Irene tried to think clearly before she replied. “On Monday she was at Molinsgatan with her daughter. She could have taken them then. In that case, I wonder where she found them. After all, Sylvia von Knecht denied the existence of a fourth key ring. Although then the question is, why did she wait until Wednesday evening? Why not Monday or Tuesday evening?”
“Her kids got sick and had a high fever,” said Hannu.
“You might be right about that. A mother has plenty to do when her kids get the flu. And two of Pirjo’s kids had it. But Marjatta was home and could take care of her sick brothers when Pirjo was away for a few hours. On the other hand, maybe they were so sick that they took priority over her little breakin.”
None of them thought that really jibed with the picture they had of Pirjo. Tommy thought out loud, “It doesn’t make sense. On Monday evening Pirjo could have been quite sure that Richard von Knecht wouldn’t be at his office apartment. He had a cold, which she had seen for herself when she was there cleaning that day. On Tuesday evening she wouldn’t have been as sure. No, from a logical standpoint she should have chosen Monday evening. Keep in mind that she didn’t know von Knecht was dead until Wednesday morning!”

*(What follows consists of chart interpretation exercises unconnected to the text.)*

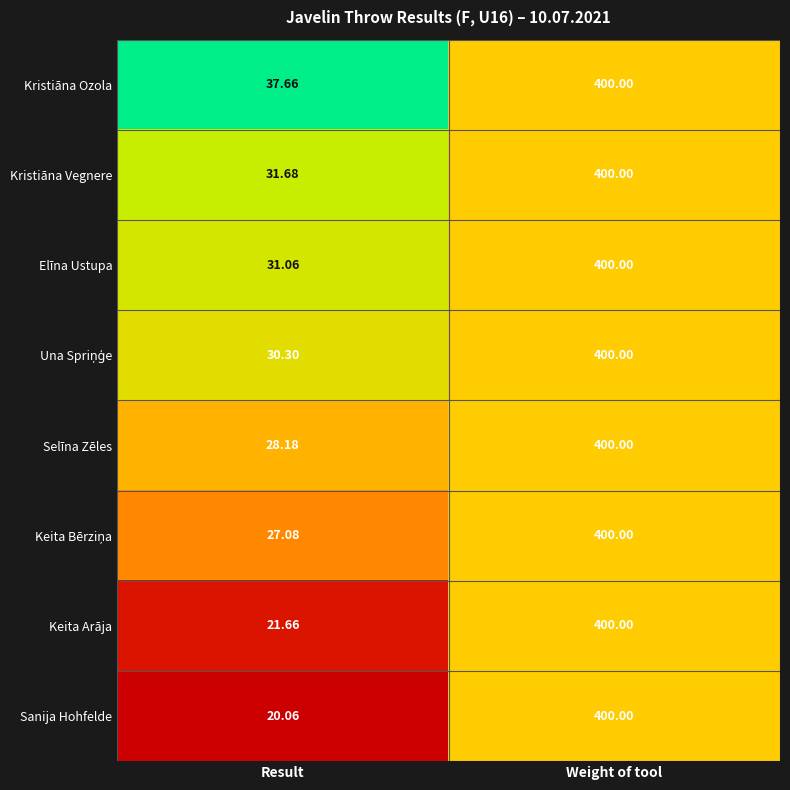

Which category has the lowest value in the Selīna Zēles series?

Result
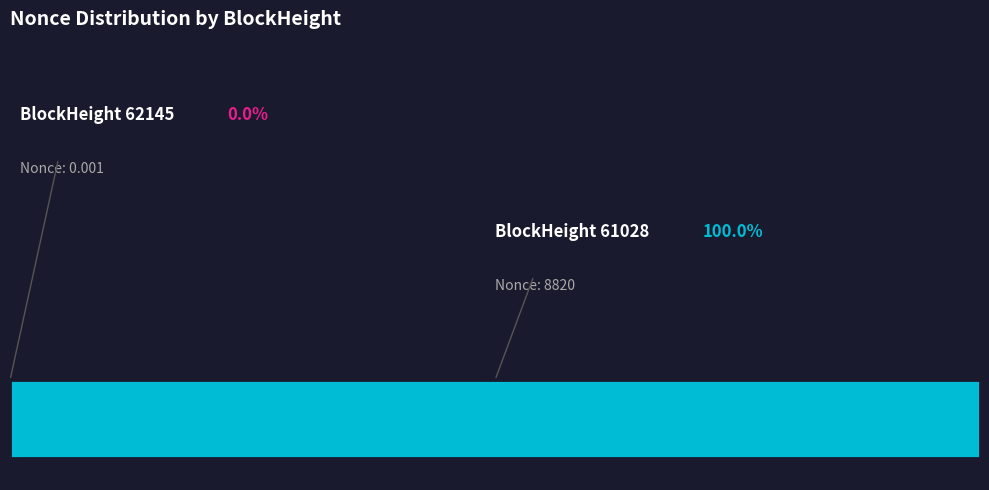

Is the sum of 61028 and 62145 greater than half?

Yes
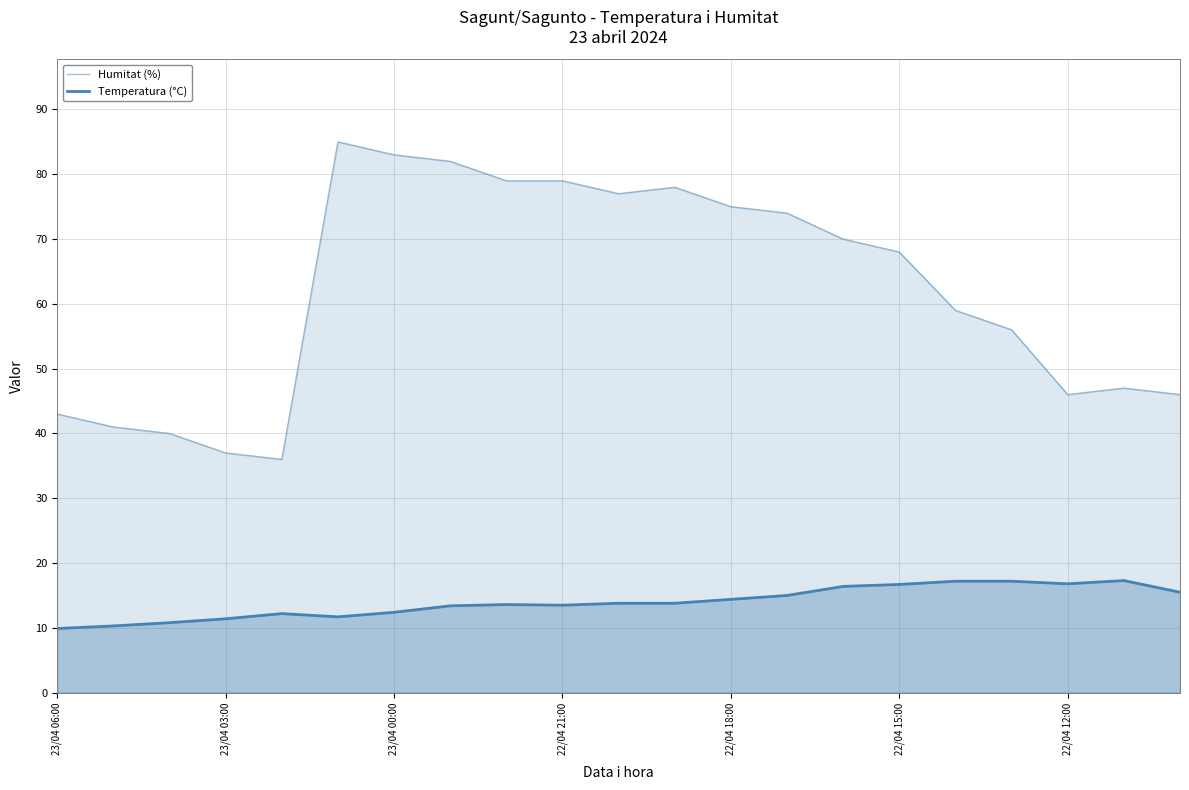

Reading left to right, extract all data points from this chart.

Humitat (%): 43.0	41.0	40.0	37.0	36.0	85.0	83.0	82.0	79.0	79.0	77.0	78.0	75.0	74.0	70.0	68.0	59.0	56.0	46.0	47.0	46.0
Temperatura (°C): 9.9	10.3	10.8	11.4	12.2	11.7	12.4	13.4	13.6	13.5	13.8	13.8	14.4	15.0	16.4	16.7	17.2	17.2	16.8	17.3	15.5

Irene nodded agreement and went on, “Maybe she stole the keys, but she chickened out. Not until she found out that von Knecht was dead did she think it was risk-free. Sylvia told me that Pirjo thought her pay was too low. Maybe she was thinking of taking some items and selling them, because she needed money. Although I doubt that Pirjo knew where to go to sell antiques and art. Richard von Knecht didn’t surround himself with off-the-shelf items.”
Fredrik had a suggestion. “Could it have been a put-up job? Let’s say that somebody knows that von Knecht has a particularly valuable item in his apartment, so he asks Pirjo to steal the keys. And then to go into the apartment and steal the thing.”